Water was another, even more pressing problem. My throat was parched and I felt an intense thirst, even stronger than on that one occasion in my early running days, when I'd forgotten to hydrate myself beforehand.
Looking at the swamp water in the nearest ponds, I had the terrible thought that I would have to drink this stuff before long. Not only disgusting to look at, but guaranteed to be full of germs and parasites. The only alternative to imbibing that was to find flowing water in time.
I started todays hike without further ado.
Finally some luck! After three or four hours of walking and wading through the seemingly endless swamp, I stuck gold in the form of a small river, maybe a dozen feet wide, that was meandering across my way. The water wasn't moving fast, but the current was visible and the water less murky than that of the ponds. I didn't hesitate to drink from it, using the useless paper from the small block I carried in my costume as an impromptu filter against suspended matters
I drank my fill and felt much better, at least until I realised that I had nothing to carry the relatively clean water with me. Maybe it would be prudent to change my direction for the first time since I began my hike and follow the little stream, instead of crossing it? Who knew how long it would take to find another source of (barely) drinkable water?

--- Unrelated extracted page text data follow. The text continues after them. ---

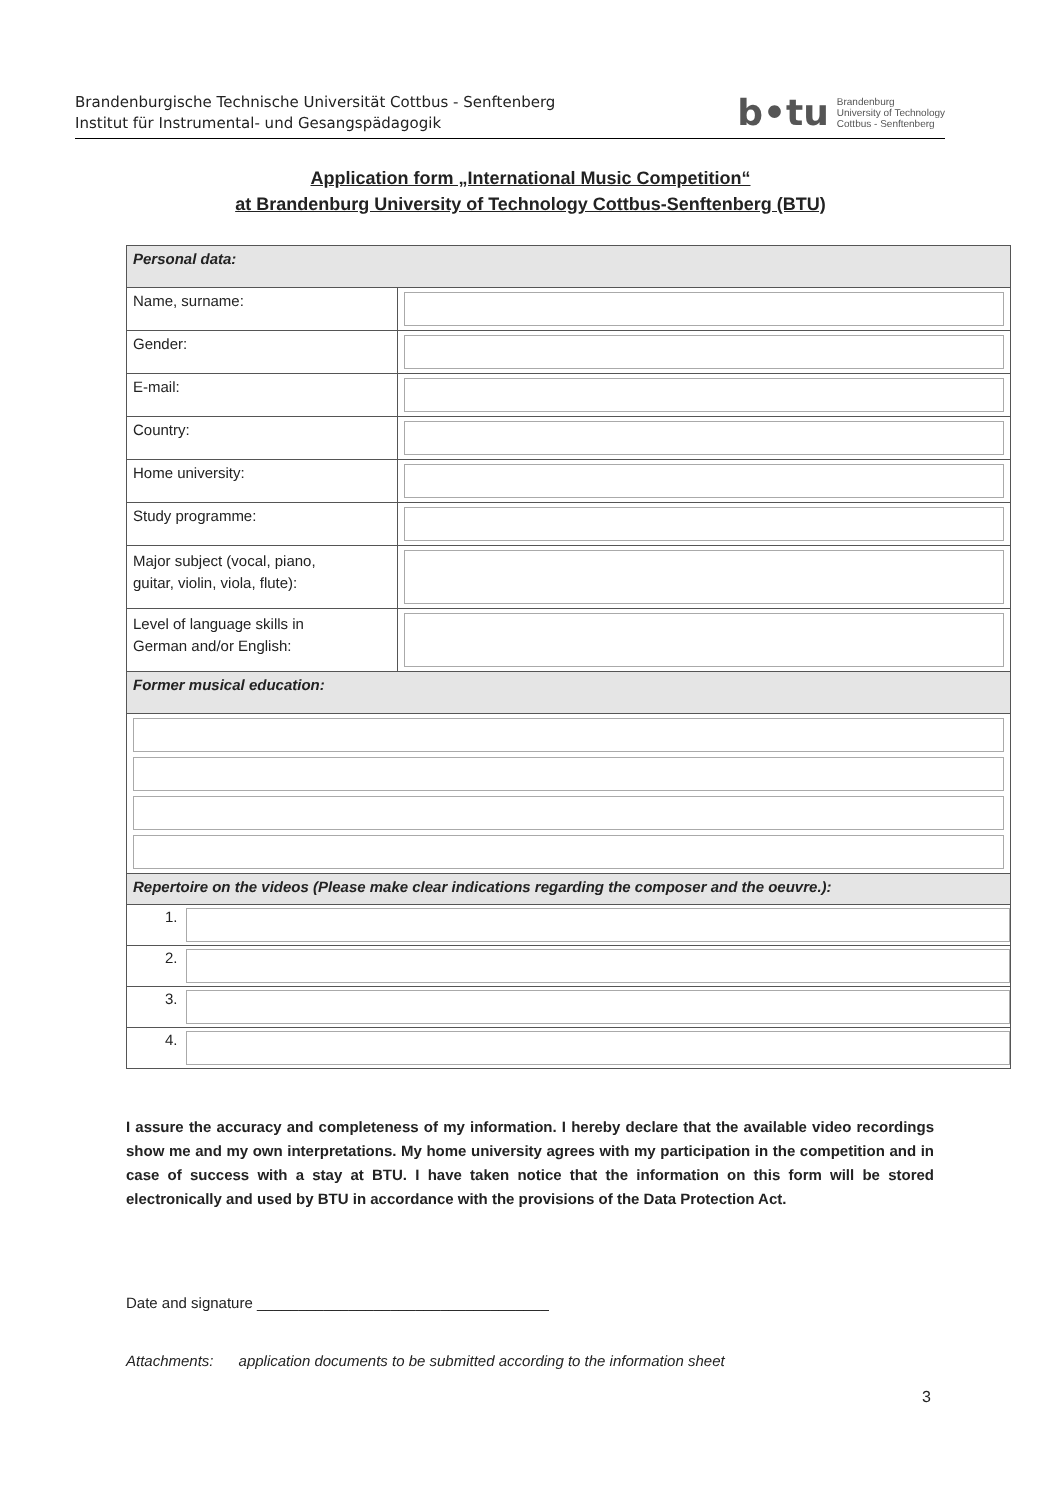Brandenburgische Technische Universität Cottbus - Senftenberg
Institut für Instrumental- und Gesangspädagogik
b•tu Brandenburg
University of Technology
Cottbus - Senftenberg
Application form „International Music Competition“
at Brandenburg University of Technology Cottbus-Senftenberg (BTU)
| Personal data: | |
| Name, surname: | |
| Gender: | |
| E-mail: | |
| Country: | |
| Home university: | |
| Study programme: | |
| Major subject (vocal, piano, guitar, violin, viola, flute): | |
| Level of language skills in German and/or English: | |
| Former musical education: | |
| Repertoire on the videos (Please make clear indications regarding the composer and the oeuvre.): | |
| 1. | |
| 2. | |
| 3. | |
| 4. | |
I assure the accuracy and completeness of my information. I hereby declare that the available video recordings show me and my own interpretations. My home university agrees with my participation in the competition and in case of success with a stay at BTU. I have taken notice that the information on this form will be stored electronically and used by BTU in accordance with the provisions of the Data Protection Act.
Date and signature ___________________________________
Attachments: application documents to be submitted according to the information sheet
3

I was sitting on the riverbank, resting in the shade of a stunted birch tree, and tried to make up my mind, when a deep humming sound entered my consciousness. I stood up, closed my eyes and threw my focussed perception into my power, but the insects around me weren't encountering anything unusual.

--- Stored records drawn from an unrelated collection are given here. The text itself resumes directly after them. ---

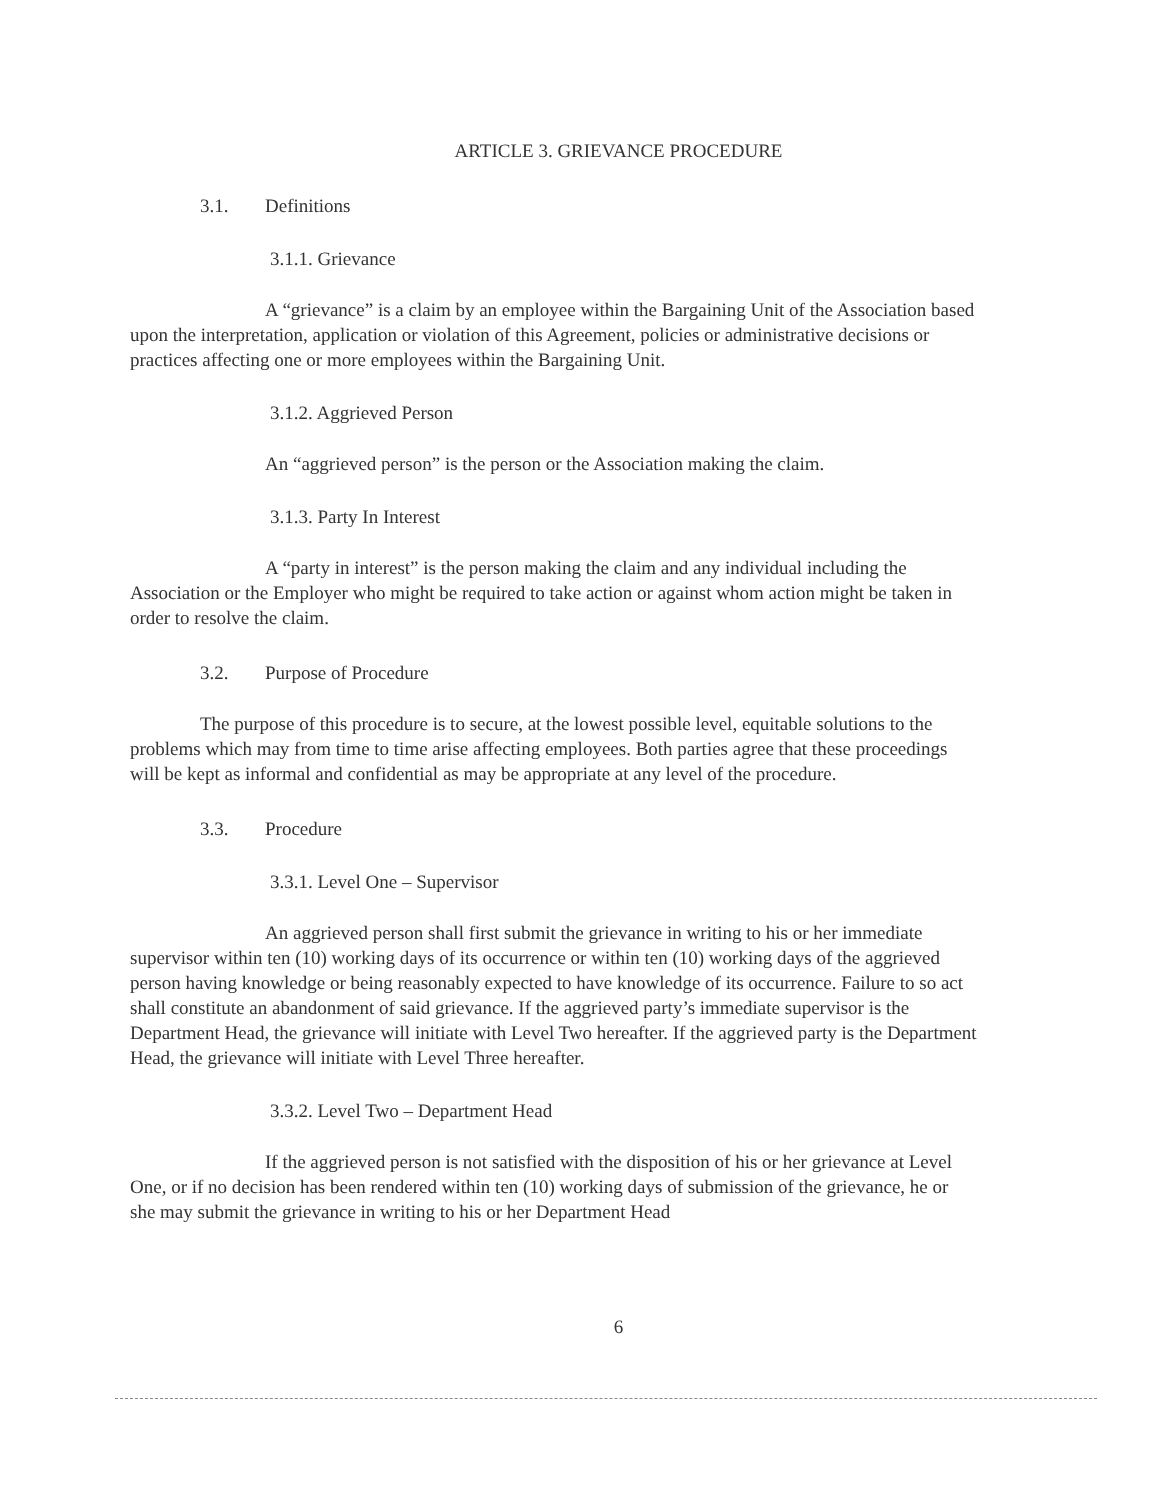ARTICLE 3. GRIEVANCE PROCEDURE
3.1. Definitions
3.1.1. Grievance
A “grievance” is a claim by an employee within the Bargaining Unit of the Association based upon the interpretation, application or violation of this Agreement, policies or administrative decisions or practices affecting one or more employees within the Bargaining Unit.
3.1.2. Aggrieved Person
An “aggrieved person” is the person or the Association making the claim.
3.1.3. Party In Interest
A “party in interest” is the person making the claim and any individual including the Association or the Employer who might be required to take action or against whom action might be taken in order to resolve the claim.
3.2. Purpose of Procedure
The purpose of this procedure is to secure, at the lowest possible level, equitable solutions to the problems which may from time to time arise affecting employees. Both parties agree that these proceedings will be kept as informal and confidential as may be appropriate at any level of the procedure.
3.3. Procedure
3.3.1. Level One – Supervisor
An aggrieved person shall first submit the grievance in writing to his or her immediate supervisor within ten (10) working days of its occurrence or within ten (10) working days of the aggrieved person having knowledge or being reasonably expected to have knowledge of its occurrence. Failure to so act shall constitute an abandonment of said grievance. If the aggrieved party’s immediate supervisor is the Department Head, the grievance will initiate with Level Two hereafter. If the aggrieved party is the Department Head, the grievance will initiate with Level Three hereafter.
3.3.2. Level Two – Department Head
If the aggrieved person is not satisfied with the disposition of his or her grievance at Level One, or if no decision has been rendered within ten (10) working days of submission of the grievance, he or she may submit the grievance in writing to his or her Department Head
6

The sound grew louder, until I suddenly knew what it must be- a massive airscrew plane had to be flying in my direction. I hadn't identified it at first because those planes were very rare today and their noise was unfamiliar. Elation and hope surged through me- if I could somehow get the pilot's attention, I was as good as saved.
Stepping out of the birch's shadow, I faced the direction from which the engine sounds approached. Nervous energy flooded my whole body. I simply had to make them see me, and my powers were the best bet to achieve that, regardless of problems that might arise from being outed as a parahuman.

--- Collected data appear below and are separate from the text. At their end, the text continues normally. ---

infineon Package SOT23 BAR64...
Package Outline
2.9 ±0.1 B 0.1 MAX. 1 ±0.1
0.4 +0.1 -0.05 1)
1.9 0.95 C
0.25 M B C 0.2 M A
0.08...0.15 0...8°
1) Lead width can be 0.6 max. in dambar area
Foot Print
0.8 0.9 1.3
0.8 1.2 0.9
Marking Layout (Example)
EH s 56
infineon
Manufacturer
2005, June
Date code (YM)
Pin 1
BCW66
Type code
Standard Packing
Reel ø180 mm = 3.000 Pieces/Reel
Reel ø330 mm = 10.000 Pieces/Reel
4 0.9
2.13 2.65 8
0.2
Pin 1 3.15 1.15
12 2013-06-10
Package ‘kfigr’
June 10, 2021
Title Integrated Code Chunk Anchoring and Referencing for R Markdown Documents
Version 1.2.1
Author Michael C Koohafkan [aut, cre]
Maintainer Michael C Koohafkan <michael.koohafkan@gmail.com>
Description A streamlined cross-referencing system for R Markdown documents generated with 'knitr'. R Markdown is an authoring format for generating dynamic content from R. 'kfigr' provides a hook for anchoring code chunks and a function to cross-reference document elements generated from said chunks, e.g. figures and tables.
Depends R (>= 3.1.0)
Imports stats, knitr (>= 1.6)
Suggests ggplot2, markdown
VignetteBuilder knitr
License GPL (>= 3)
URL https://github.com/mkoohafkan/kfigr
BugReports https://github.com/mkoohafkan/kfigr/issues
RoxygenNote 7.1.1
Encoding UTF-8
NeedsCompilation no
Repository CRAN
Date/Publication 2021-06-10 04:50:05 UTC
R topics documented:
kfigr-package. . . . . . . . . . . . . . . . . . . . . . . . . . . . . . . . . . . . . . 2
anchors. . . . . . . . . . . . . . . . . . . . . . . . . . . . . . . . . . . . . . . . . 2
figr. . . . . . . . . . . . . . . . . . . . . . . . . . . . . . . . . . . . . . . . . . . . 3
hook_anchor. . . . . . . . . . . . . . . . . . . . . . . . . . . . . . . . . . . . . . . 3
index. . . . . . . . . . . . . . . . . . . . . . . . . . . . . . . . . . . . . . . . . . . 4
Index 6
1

I clenched my teeth, closed my eyes once again and called upon every flying insect in a radius of 200 feet. They rose from the ground, the swamp water, the undergrowth, first thousands, than hundreds of thousands, finally more than a million bugs of all species.
I formed them into three titanic spherical swarms and had the individual insects fly close together, to make the mass as opaque as the globes of living chitin had formed, I ordered them to rise into the air above me, stopping them at a height of about 300 feet.
It took all my concentration to control so many bugs in such a precise way, but I somehow managed and started the next stage of my plan: Let the balls, with a diameter of more than 20 feet each, dance around each other in a complicated pattern that had nothing in common with the usual ways insects moved. Yes, that should do the trick.
I didn't have to wait long until I could see the plane in the distance, speeding towards me with droning motors. On the current route, it would pass maybe a mile to my right. It looked quite peculiar, with a very short hull which was reflecting the sunlight from dozens of windows and hung suspended between two long nacelles, that ran backwards and formed a rectangle with the elevator.
I instructed my swarms to dance even more energetically around each other, providing a bizarre spectacle that looked as unnatural as I could make it.
If the pilot missed this, he should be fired for incompetence, I thought.
He didn't.
The plane changed course and dived down, until it was flying as low as 600 feet when it passed overhead.
From this distance, the huge, white coloured swastikas on the wings were impossible to miss.